(Bounding box coordinate data)

----

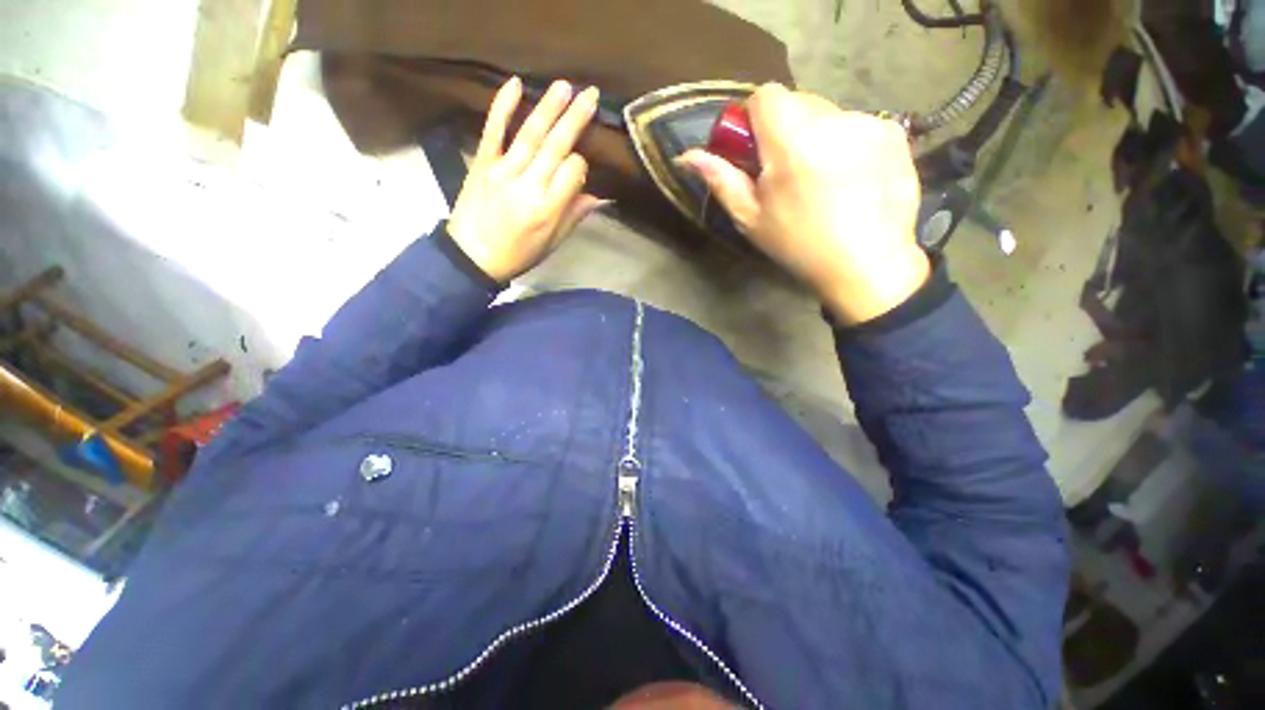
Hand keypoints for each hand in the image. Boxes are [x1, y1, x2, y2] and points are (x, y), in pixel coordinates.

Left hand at [448, 78, 604, 282]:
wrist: (471, 256)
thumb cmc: (518, 254)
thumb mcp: (552, 243)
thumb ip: (573, 216)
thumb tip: (598, 196)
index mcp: (547, 209)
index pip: (573, 172)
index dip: (581, 166)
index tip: (580, 170)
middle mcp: (528, 185)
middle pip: (555, 146)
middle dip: (575, 119)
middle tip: (590, 94)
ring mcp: (502, 170)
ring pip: (530, 133)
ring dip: (548, 107)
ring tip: (565, 85)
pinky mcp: (482, 162)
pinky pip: (493, 130)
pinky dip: (502, 106)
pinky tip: (515, 84)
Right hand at [681, 84, 929, 324]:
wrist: (867, 264)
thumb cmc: (799, 245)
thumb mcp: (751, 218)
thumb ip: (721, 180)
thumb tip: (688, 156)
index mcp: (792, 140)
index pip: (765, 95)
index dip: (755, 119)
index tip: (756, 151)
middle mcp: (833, 119)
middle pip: (797, 101)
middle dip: (785, 129)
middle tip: (786, 172)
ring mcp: (869, 123)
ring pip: (827, 113)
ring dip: (816, 136)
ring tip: (821, 180)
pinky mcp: (894, 133)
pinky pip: (857, 125)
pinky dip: (846, 143)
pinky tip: (850, 178)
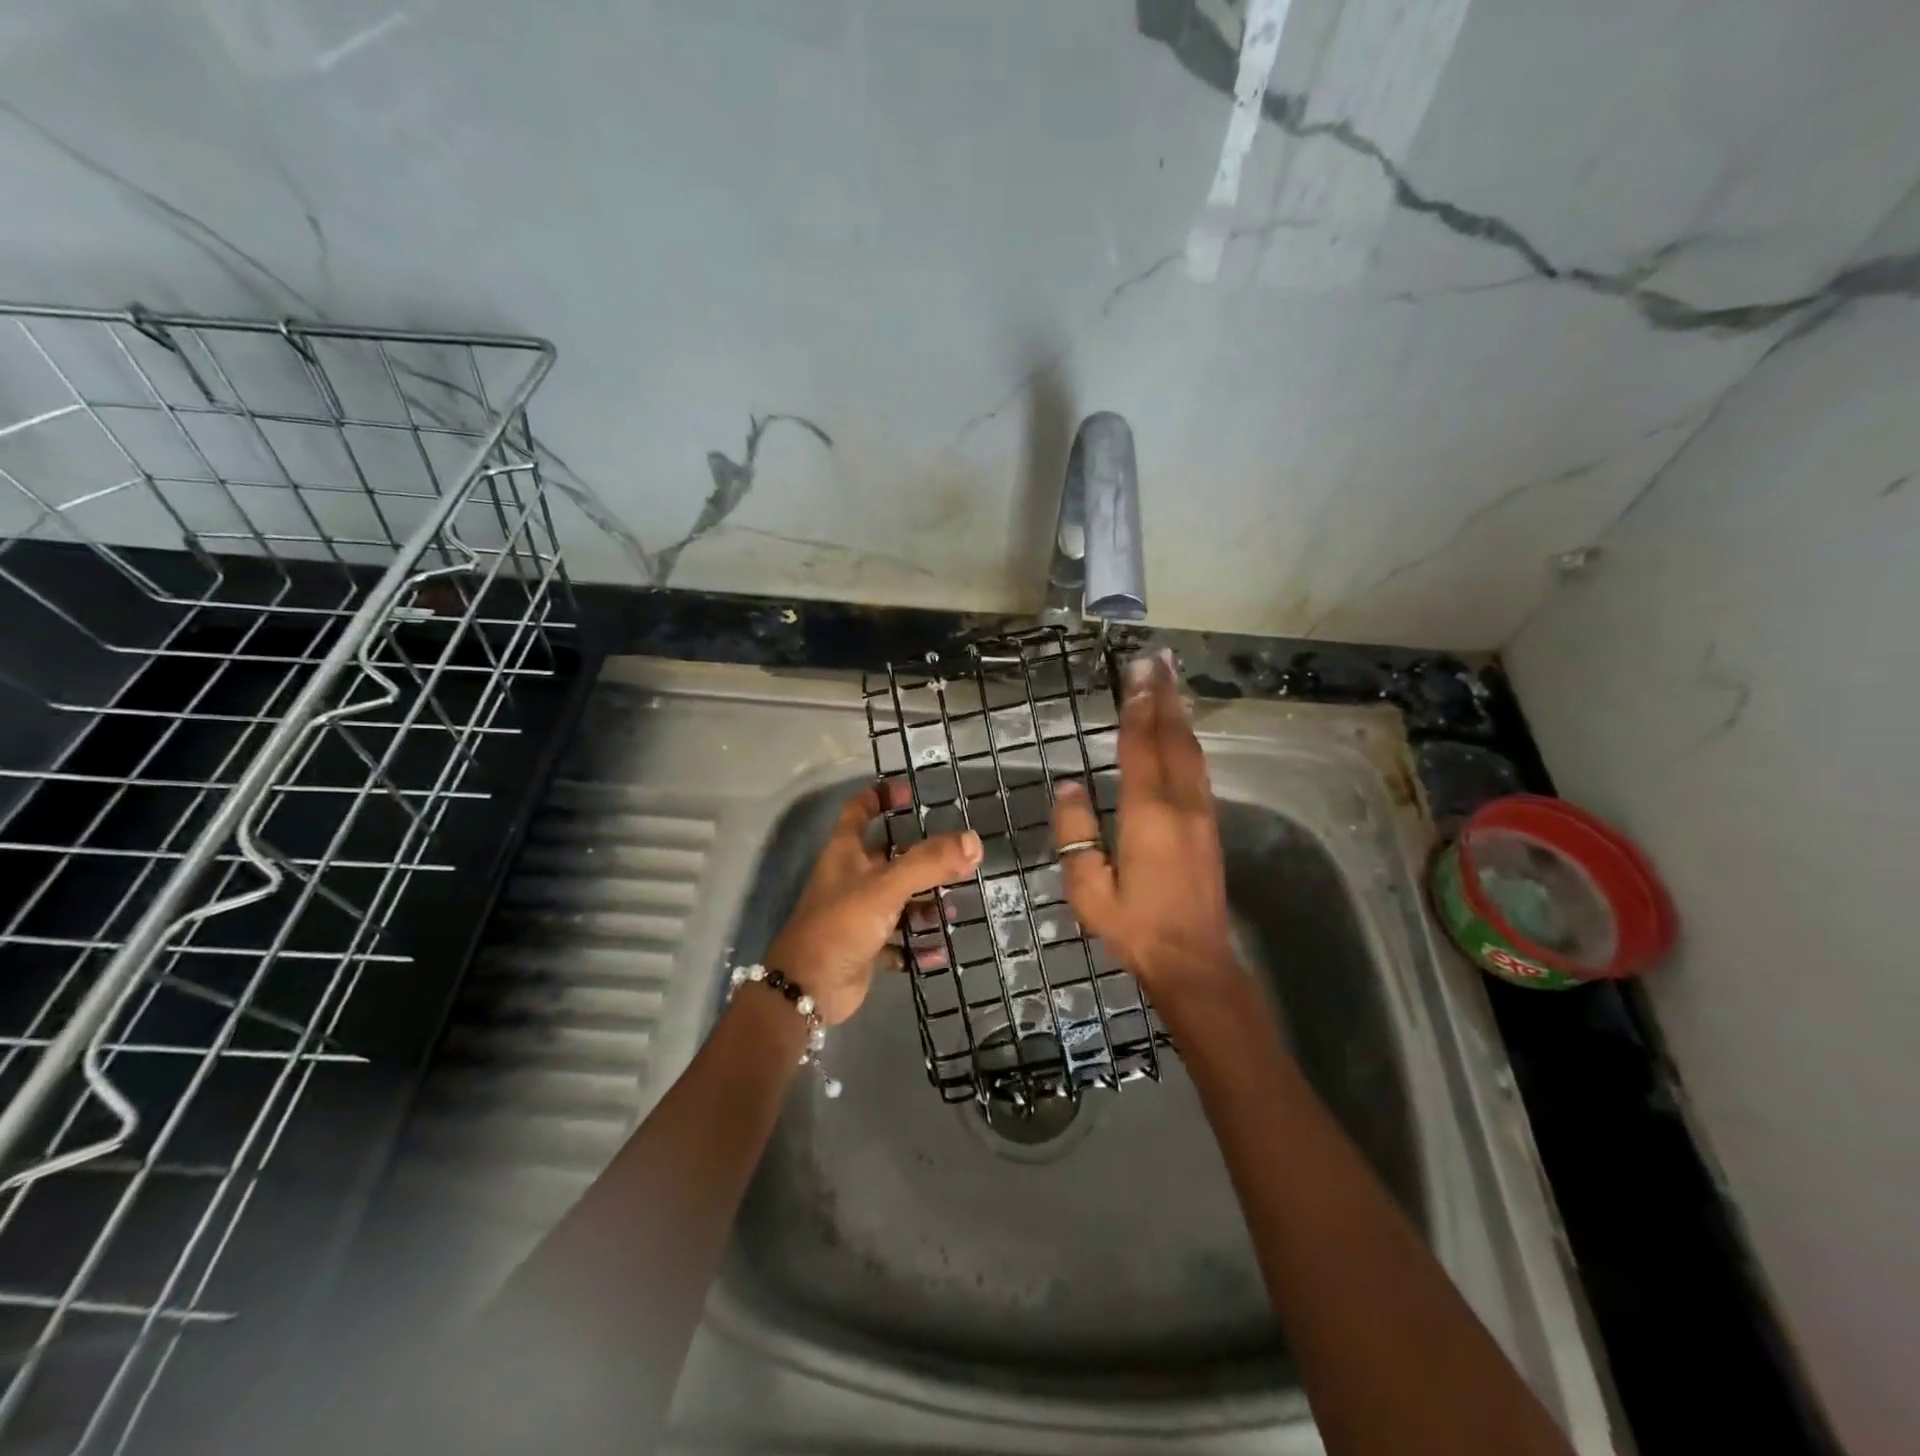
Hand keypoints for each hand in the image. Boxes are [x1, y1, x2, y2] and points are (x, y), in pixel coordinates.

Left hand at [766, 782, 981, 1025]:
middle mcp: (851, 878)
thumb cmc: (842, 924)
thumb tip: (974, 841)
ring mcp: (858, 914)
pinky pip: (899, 941)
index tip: (909, 791)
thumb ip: (930, 863)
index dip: (881, 796)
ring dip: (925, 905)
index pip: (859, 810)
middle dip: (923, 859)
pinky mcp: (865, 947)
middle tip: (957, 860)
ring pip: (899, 900)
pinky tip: (938, 952)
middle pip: (890, 857)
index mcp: (846, 852)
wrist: (808, 989)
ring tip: (953, 910)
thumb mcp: (887, 886)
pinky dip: (917, 945)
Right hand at [1052, 649, 1236, 999]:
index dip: (1137, 707)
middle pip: (1172, 738)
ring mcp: (1201, 812)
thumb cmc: (1134, 926)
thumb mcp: (1087, 888)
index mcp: (1148, 815)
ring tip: (1172, 680)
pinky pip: (1199, 768)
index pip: (1140, 747)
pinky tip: (1185, 730)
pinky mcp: (1210, 824)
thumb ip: (1075, 834)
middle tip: (1158, 659)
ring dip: (1180, 712)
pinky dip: (1190, 739)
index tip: (1136, 672)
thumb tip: (1069, 786)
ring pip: (1192, 750)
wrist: (1194, 960)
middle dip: (1164, 696)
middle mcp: (1180, 803)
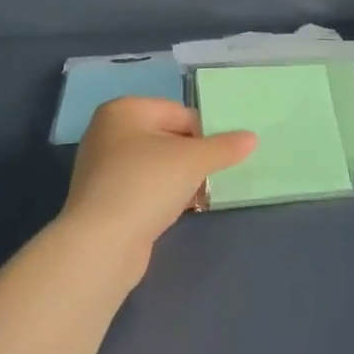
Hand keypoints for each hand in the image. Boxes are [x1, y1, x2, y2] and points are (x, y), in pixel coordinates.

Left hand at [60, 97, 255, 268]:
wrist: (101, 244)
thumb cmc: (147, 184)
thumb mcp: (194, 160)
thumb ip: (224, 147)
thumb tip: (252, 138)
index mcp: (124, 110)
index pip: (179, 113)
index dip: (204, 134)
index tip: (219, 158)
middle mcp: (107, 132)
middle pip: (167, 137)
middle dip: (192, 157)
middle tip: (211, 177)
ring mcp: (102, 168)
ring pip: (155, 165)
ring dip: (179, 179)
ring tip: (198, 197)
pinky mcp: (103, 199)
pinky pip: (143, 188)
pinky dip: (162, 196)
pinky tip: (177, 211)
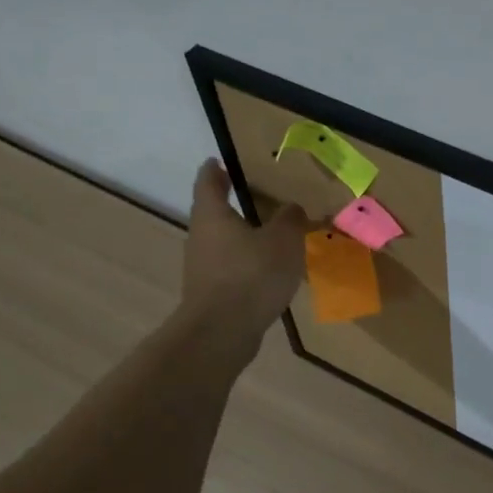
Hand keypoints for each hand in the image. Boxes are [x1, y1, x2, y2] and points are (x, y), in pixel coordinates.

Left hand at [179, 161, 309, 336]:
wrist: (222, 331)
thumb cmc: (251, 274)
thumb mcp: (283, 240)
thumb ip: (290, 219)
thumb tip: (292, 208)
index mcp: (212, 215)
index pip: (209, 181)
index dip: (215, 169)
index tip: (221, 160)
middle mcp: (201, 237)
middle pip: (215, 213)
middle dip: (236, 205)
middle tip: (264, 198)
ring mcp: (203, 267)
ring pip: (225, 243)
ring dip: (245, 238)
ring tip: (275, 237)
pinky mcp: (212, 293)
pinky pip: (232, 269)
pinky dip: (248, 264)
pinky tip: (271, 271)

----

## Instructions to follow
The output must be every line of the records, printed exactly, with the pictures omitted.

## Exercise output
Hand keypoints for each hand in the image. Boxes are [x1, y1, x2, y2] and points are (x, y), in pixel coordinates.

Left hand at [448, 78, 604, 282]:
wrist: (471, 256)
thumb cmc: (518, 254)
thumb mcp: (552, 243)
thumb ip: (573, 216)
thumb tip: (598, 196)
index mcp: (547, 209)
index pip: (573, 172)
index dip: (581, 166)
index tip: (580, 170)
middle mcp: (528, 185)
middle pip: (555, 146)
middle dip: (575, 119)
middle tip: (590, 94)
ring mcp: (502, 170)
ring pip: (530, 133)
ring dip: (548, 107)
ring tip: (565, 85)
pinky mcp: (482, 162)
pinky pip: (493, 130)
pinky dip: (502, 106)
pinky tip: (515, 84)
Right hand at [681, 84, 929, 324]:
wrist: (867, 264)
thumb cmc: (799, 245)
thumb mcp: (751, 218)
thumb ip: (721, 180)
thumb tip: (688, 156)
index mcp: (792, 140)
index pip: (765, 95)
index dip: (755, 119)
index tip: (756, 151)
middle mcp: (833, 119)
middle pip: (797, 101)
middle dip: (785, 129)
middle tip: (786, 172)
ring mcp: (869, 123)
ring pip: (827, 113)
ring dip: (816, 136)
ring tip: (821, 180)
pinky mcp: (894, 133)
pinky pip: (857, 125)
pinky dip: (846, 143)
pinky tip: (850, 178)
Hand keypoints for each hand in the image. Boxes are [x1, y1, x2, y2] and points are (x, y), in pixel coordinates.

Left hand at [766, 782, 981, 1025]:
middle mcp: (851, 878)
thumb cmc: (842, 924)
thumb tip: (974, 841)
ring mcp: (858, 914)
pinky pip: (899, 941)
index tip: (909, 791)
thumb ip: (930, 863)
index dip: (881, 796)
ring dip: (925, 905)
index pip: (859, 810)
middle dip: (923, 859)
pinky mcp: (865, 947)
middle tip: (957, 860)
ring pip: (899, 900)
pinky tip: (938, 952)
middle pip: (890, 857)
index mcp: (846, 852)
wrist: (808, 989)
ring tip: (953, 910)
thumb mcp: (887, 886)
pinky dip: (917, 945)
Right hand at [1052, 649, 1236, 999]:
index dip: (1137, 707)
middle pip: (1172, 738)
ring mcp: (1201, 812)
thumb cmc: (1134, 926)
thumb mcp: (1087, 888)
index mcp: (1148, 815)
ring tip: (1172, 680)
pinky pip: (1199, 768)
index pip: (1140, 747)
pinky tip: (1185, 730)
pinky mcp: (1210, 824)
thumb ip: (1075, 834)
middle tip: (1158, 659)
ring dip: (1180, 712)
pinky dip: (1190, 739)
index tip: (1136, 672)
thumb tip: (1069, 786)
ring pip: (1192, 750)
wrist: (1194, 960)
middle dip: (1164, 696)
middle mcp: (1180, 803)
Hand keypoints for each hand in the image. Boxes are [x1, y1, x2, y2] and points are (x, y), in pixel coordinates.

Left hand at [60, 97, 255, 268]:
wrist: (101, 244)
thumb cmc: (147, 184)
thumb mcp: (194, 160)
thumb ip: (224, 147)
thumb tip: (252, 138)
index mcp: (124, 110)
index pip: (179, 113)
index dip: (204, 134)
index tip: (219, 158)
middle mcp: (107, 132)
middle pip: (167, 137)
middle dip: (192, 157)
middle tip: (211, 177)
ring mcp: (102, 168)
ring pip: (155, 165)
ring dip: (179, 179)
ring tip: (198, 197)
pinky mcp: (103, 199)
pinky pip: (143, 188)
pinky dip: (162, 196)
pinky tip: (177, 211)
Hand keypoints for each hand in the image. Boxes are [x1, y1, x2, y2] and points are (x, y), in pixel coordinates.

Left hand at [179, 161, 309, 336]:
wrist: (222, 331)
thumb cmc: (251, 274)
thumb mcp: (283, 240)
thumb ip: (290, 219)
thumb tip: (292, 208)
index mcp: (212, 215)
index pip: (209, 181)
index dip: (215, 169)
index tip: (221, 160)
middle mcp: (201, 237)
middle pip: (215, 213)
middle dip: (236, 205)
middle tip: (264, 198)
ring mcp: (203, 267)
ring pip: (225, 243)
ring dip: (245, 238)
ring tip: (275, 237)
pinky mcp: (212, 293)
pinky pip: (232, 269)
pinky dip: (248, 264)
pinky tip: (271, 271)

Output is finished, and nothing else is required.